_PROBLEM_:
For the entries below, print exactly the lines between the line holding "For each pixel" and the line holding "248 366 112.1", inclusive, and nothing else.

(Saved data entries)
BEGIN
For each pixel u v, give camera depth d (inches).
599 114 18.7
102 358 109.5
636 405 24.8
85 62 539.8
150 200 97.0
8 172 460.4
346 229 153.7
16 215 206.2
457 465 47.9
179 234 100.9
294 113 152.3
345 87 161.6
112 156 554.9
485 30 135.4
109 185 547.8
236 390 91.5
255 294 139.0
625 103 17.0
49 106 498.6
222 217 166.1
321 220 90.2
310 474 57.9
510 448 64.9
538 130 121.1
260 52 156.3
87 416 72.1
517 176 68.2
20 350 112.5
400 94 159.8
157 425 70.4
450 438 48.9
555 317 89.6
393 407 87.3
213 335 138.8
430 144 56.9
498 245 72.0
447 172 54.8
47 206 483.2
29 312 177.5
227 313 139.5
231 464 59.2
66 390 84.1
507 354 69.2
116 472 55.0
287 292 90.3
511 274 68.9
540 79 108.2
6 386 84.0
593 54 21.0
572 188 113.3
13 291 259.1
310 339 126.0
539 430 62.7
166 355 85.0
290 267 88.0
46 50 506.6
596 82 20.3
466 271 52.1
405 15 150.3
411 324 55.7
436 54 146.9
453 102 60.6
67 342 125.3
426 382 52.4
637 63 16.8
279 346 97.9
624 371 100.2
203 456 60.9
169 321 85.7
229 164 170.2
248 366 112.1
END
BEGIN
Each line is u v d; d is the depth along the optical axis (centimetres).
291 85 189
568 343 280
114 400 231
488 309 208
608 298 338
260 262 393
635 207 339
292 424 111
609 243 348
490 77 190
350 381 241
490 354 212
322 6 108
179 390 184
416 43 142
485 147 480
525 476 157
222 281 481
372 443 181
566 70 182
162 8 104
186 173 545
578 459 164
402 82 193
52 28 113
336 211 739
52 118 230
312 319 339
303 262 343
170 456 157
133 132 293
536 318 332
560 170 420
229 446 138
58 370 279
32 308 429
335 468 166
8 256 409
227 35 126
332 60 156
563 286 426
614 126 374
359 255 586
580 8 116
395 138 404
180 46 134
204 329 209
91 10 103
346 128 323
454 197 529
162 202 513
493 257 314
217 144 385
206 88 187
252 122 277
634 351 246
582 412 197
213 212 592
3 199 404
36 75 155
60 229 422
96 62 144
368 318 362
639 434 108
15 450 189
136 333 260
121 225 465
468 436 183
END
_ANSWER SPACE_:
For each pixel u v, give camera depth d (inches).
599 114 18.7
102 358 109.5
636 405 24.8
85 62 539.8
150 200 97.0
8 172 460.4
346 229 153.7
16 215 206.2
457 465 47.9
179 234 100.9
294 113 152.3
345 87 161.6
112 156 554.9
485 30 135.4
109 185 547.8
236 390 91.5
255 294 139.0
625 103 17.0
49 106 498.6
222 217 166.1
321 220 90.2
310 474 57.9
510 448 64.9
538 130 121.1
260 52 156.3
87 416 72.1
517 176 68.2
20 350 112.5
400 94 159.8
157 425 70.4
450 438 48.9
555 317 89.6
393 407 87.3
213 335 138.8
430 144 56.9
498 245 72.0
447 172 54.8
47 206 483.2
29 312 177.5
227 313 139.5
231 464 59.2
66 390 84.1
507 354 69.2
116 472 55.0
287 292 90.3
511 274 68.9
540 79 108.2
6 386 84.0
593 54 21.0
572 188 113.3
13 291 259.1
310 339 126.0
539 430 62.7
166 355 85.0
290 267 88.0
46 50 506.6
596 82 20.3
466 271 52.1
405 15 150.3
411 324 55.7
436 54 146.9
453 102 60.6
67 342 125.3
426 382 52.4
637 63 16.8
279 346 97.9
624 371 100.2
203 456 60.9
169 321 85.7
229 164 170.2
248 366 112.1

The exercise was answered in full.